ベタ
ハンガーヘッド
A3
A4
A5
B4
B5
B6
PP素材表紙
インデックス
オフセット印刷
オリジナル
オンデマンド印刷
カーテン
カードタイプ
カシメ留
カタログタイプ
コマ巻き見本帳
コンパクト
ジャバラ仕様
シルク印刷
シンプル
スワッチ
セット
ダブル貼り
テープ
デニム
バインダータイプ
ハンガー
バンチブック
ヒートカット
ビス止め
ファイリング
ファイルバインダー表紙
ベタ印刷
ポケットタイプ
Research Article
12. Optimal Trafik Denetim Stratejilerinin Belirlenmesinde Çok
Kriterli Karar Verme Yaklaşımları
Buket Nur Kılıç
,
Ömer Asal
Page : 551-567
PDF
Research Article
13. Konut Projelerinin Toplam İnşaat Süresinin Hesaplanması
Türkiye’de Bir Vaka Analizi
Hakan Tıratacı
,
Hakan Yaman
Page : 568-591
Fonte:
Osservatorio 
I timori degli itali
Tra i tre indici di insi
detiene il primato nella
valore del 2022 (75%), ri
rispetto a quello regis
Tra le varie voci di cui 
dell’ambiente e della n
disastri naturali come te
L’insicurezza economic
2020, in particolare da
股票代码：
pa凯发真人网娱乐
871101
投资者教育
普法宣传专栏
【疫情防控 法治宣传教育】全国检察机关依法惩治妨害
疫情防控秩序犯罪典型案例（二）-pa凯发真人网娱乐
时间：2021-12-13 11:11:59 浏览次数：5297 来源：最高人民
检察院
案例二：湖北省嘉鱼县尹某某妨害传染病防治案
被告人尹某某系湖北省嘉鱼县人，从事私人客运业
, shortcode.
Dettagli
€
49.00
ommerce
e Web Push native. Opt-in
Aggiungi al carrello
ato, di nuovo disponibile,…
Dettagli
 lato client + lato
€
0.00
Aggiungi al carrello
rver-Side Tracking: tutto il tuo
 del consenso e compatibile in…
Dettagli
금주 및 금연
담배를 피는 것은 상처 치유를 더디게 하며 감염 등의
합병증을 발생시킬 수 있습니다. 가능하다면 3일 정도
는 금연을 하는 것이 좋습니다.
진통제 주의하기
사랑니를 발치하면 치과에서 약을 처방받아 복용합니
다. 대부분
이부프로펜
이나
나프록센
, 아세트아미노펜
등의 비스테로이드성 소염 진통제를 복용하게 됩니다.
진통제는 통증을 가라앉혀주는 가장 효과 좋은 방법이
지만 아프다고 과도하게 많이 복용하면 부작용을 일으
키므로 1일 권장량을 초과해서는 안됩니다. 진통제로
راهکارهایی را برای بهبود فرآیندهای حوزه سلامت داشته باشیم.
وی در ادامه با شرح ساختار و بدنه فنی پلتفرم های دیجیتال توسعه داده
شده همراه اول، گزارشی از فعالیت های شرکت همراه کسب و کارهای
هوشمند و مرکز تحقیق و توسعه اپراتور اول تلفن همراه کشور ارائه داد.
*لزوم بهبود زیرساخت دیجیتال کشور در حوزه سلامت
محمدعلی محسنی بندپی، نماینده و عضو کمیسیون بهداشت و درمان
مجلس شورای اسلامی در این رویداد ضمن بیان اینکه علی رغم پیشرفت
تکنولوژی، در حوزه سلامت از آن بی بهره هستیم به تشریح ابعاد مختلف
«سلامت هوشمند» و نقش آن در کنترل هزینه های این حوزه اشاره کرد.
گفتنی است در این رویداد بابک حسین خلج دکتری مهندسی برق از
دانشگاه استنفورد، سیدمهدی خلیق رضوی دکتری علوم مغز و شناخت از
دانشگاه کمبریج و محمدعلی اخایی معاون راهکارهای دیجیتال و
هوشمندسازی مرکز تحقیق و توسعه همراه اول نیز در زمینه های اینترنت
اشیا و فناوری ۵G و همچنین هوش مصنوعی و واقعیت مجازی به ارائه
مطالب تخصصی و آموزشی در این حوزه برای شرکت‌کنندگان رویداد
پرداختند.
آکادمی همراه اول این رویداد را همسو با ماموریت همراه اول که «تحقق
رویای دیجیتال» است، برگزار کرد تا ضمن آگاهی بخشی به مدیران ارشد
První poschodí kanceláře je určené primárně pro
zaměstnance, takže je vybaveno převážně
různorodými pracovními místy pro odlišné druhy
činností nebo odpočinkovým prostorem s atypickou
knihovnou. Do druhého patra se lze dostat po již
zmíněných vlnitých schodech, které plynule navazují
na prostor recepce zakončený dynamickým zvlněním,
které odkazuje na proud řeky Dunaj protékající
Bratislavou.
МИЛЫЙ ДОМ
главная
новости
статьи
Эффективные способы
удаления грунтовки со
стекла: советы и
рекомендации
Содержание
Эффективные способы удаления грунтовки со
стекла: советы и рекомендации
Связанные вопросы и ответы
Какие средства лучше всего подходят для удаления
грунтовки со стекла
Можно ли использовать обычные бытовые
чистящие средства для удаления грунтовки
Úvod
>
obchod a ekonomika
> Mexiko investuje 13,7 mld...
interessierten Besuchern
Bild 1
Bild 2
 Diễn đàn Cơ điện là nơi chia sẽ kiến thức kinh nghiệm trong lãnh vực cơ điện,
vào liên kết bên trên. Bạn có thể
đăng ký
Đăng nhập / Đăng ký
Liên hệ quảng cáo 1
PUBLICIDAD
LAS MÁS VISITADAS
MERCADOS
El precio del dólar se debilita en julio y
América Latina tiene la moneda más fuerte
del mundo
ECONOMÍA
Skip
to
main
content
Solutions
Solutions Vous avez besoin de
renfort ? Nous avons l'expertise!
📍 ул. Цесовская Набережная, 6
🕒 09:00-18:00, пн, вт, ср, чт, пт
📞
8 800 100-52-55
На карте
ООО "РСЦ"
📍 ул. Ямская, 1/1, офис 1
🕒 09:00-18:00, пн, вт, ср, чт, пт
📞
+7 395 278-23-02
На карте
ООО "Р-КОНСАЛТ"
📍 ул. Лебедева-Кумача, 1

____________

What to do: Write out all the records above one more time, exactly.

Task response:
ベタ
ハンガーヘッド
A3
A4
A5
B4
B5
B6
PP素材表紙
インデックス
オフセット印刷
オリジナル
オンデマンド印刷
カーテン
カードタイプ
カシメ留
カタログタイプ
コマ巻き見本帳
コンパクト
ジャバラ仕様
シルク印刷
シンプル
スワッチ
セット
ダブル貼り
テープ
デニム
バインダータイプ
ハンガー
バンチブック
ヒートカット
ビス止め
ファイリング
ファイルバインダー表紙
ベタ印刷
ポケットタイプ
Research Article
12. Optimal Trafik Denetim Stratejilerinin Belirlenmesinde Çok
Kriterli Karar Verme Yaklaşımları
Buket Nur Kılıç
,
Ömer Asal
Page : 551-567
PDF
Research Article
13. Konut Projelerinin Toplam İnşaat Süresinin Hesaplanması
Türkiye’de Bir Vaka Analizi
Hakan Tıratacı
,
Hakan Yaman
Page : 568-591
Fonte:
Osservatorio 
I timori degli itali
Tra i tre indici di insi
detiene il primato nella
valore del 2022 (75%), ri
rispetto a quello regis
Tra le varie voci di cui 
dell’ambiente e della n
disastri naturali come te
L’insicurezza economic
2020, in particolare da
股票代码：
pa凯发真人网娱乐
871101
投资者教育
普法宣传专栏
【疫情防控 法治宣传教育】全国检察机关依法惩治妨害
疫情防控秩序犯罪典型案例（二）-pa凯发真人网娱乐
时间：2021-12-13 11:11:59 浏览次数：5297 来源：最高人民
检察院
案例二：湖北省嘉鱼县尹某某妨害传染病防治案
被告人尹某某系湖北省嘉鱼县人，从事私人客运业
, shortcode.
Dettagli
€
49.00
ommerce
e Web Push native. Opt-in
Aggiungi al carrello
ato, di nuovo disponibile,…
Dettagli
 lato client + lato
€
0.00
Aggiungi al carrello
rver-Side Tracking: tutto il tuo
 del consenso e compatibile in…
Dettagli
금주 및 금연
담배를 피는 것은 상처 치유를 더디게 하며 감염 등의
합병증을 발생시킬 수 있습니다. 가능하다면 3일 정도
는 금연을 하는 것이 좋습니다.
진통제 주의하기
사랑니를 발치하면 치과에서 약을 처방받아 복용합니
다. 대부분
이부프로펜
이나
나프록센
, 아세트아미노펜
등의 비스테로이드성 소염 진통제를 복용하게 됩니다.
진통제는 통증을 가라앉혀주는 가장 효과 좋은 방법이
지만 아프다고 과도하게 많이 복용하면 부작용을 일으
키므로 1일 권장량을 초과해서는 안됩니다. 진통제로
راهکارهایی را برای بهبود فرآیندهای حوزه سلامت داشته باشیم.
وی در ادامه با شرح ساختار و بدنه فنی پلتفرم های دیجیتال توسعه داده
شده همراه اول، گزارشی از فعالیت های شرکت همراه کسب و کارهای
هوشمند و مرکز تحقیق و توسعه اپراتور اول تلفن همراه کشور ارائه داد.
*لزوم بهبود زیرساخت دیجیتال کشور در حوزه سلامت
محمدعلی محسنی بندپی، نماینده و عضو کمیسیون بهداشت و درمان
مجلس شورای اسلامی در این رویداد ضمن بیان اینکه علی رغم پیشرفت
تکنولوژی، در حوزه سلامت از آن بی بهره هستیم به تشریح ابعاد مختلف
«سلامت هوشمند» و نقش آن در کنترل هزینه های این حوزه اشاره کرد.
گفتنی است در این رویداد بابک حسین خلج دکتری مهندسی برق از
دانشگاه استنفورد، سیدمهدی خلیق رضوی دکتری علوم مغز و شناخت از
دانشگاه کمبریج و محمدعلی اخایی معاون راهکارهای دیجیتال و
هوشمندسازی مرکز تحقیق و توسعه همراه اول نیز در زمینه های اینترنت
اشیا و فناوری ۵G و همچنین هوش مصنوعی و واقعیت مجازی به ارائه
مطالب تخصصی و آموزشی در این حوزه برای شرکت‌کنندگان رویداد
پرداختند.
آکادمی همراه اول این رویداد را همسو با ماموریت همراه اول که «تحقق
رویای دیجیتال» است، برگزار کرد تا ضمن آگاهی بخشی به مدیران ارشد
První poschodí kanceláře je určené primárně pro
zaměstnance, takže je vybaveno převážně
různorodými pracovními místy pro odlišné druhy
činností nebo odpočinkovým prostorem s atypickou
knihovnou. Do druhého patra se lze dostat po již
zmíněných vlnitých schodech, které plynule navazují
na prostor recepce zakončený dynamickým zvlněním,
které odkazuje na proud řeky Dunaj protékající
Bratislavou.
МИЛЫЙ ДОМ
главная
новости
статьи
Эффективные способы
удаления грунтовки со
стекла: советы и
рекомендации
Содержание
Эффективные способы удаления грунтовки со
стекла: советы и рекомендации
Связанные вопросы и ответы
Какие средства лучше всего подходят для удаления
грунтовки со стекла
Можно ли использовать обычные бытовые
чистящие средства для удаления грунтовки
Úvod
>
obchod a ekonomika
> Mexiko investuje 13,7 mld...
interessierten Besuchern
Bild 1
Bild 2
 Diễn đàn Cơ điện là nơi chia sẽ kiến thức kinh nghiệm trong lãnh vực cơ điện,
vào liên kết bên trên. Bạn có thể
đăng ký
Đăng nhập / Đăng ký
Liên hệ quảng cáo 1
PUBLICIDAD
LAS MÁS VISITADAS
MERCADOS
El precio del dólar se debilita en julio y
América Latina tiene la moneda más fuerte
del mundo
ECONOMÍA
Skip
to
main
content
Solutions
Solutions Vous avez besoin de
renfort ? Nous avons l'expertise!
📍 ул. Цесовская Набережная, 6
🕒 09:00-18:00, пн, вт, ср, чт, пт
📞
8 800 100-52-55
На карте
ООО "РСЦ"
📍 ул. Ямская, 1/1, офис 1
🕒 09:00-18:00, пн, вт, ср, чт, пт
📞
+7 395 278-23-02
На карте
ООО "Р-КОНСАЛТ"
📍 ул. Лебедева-Кумача, 1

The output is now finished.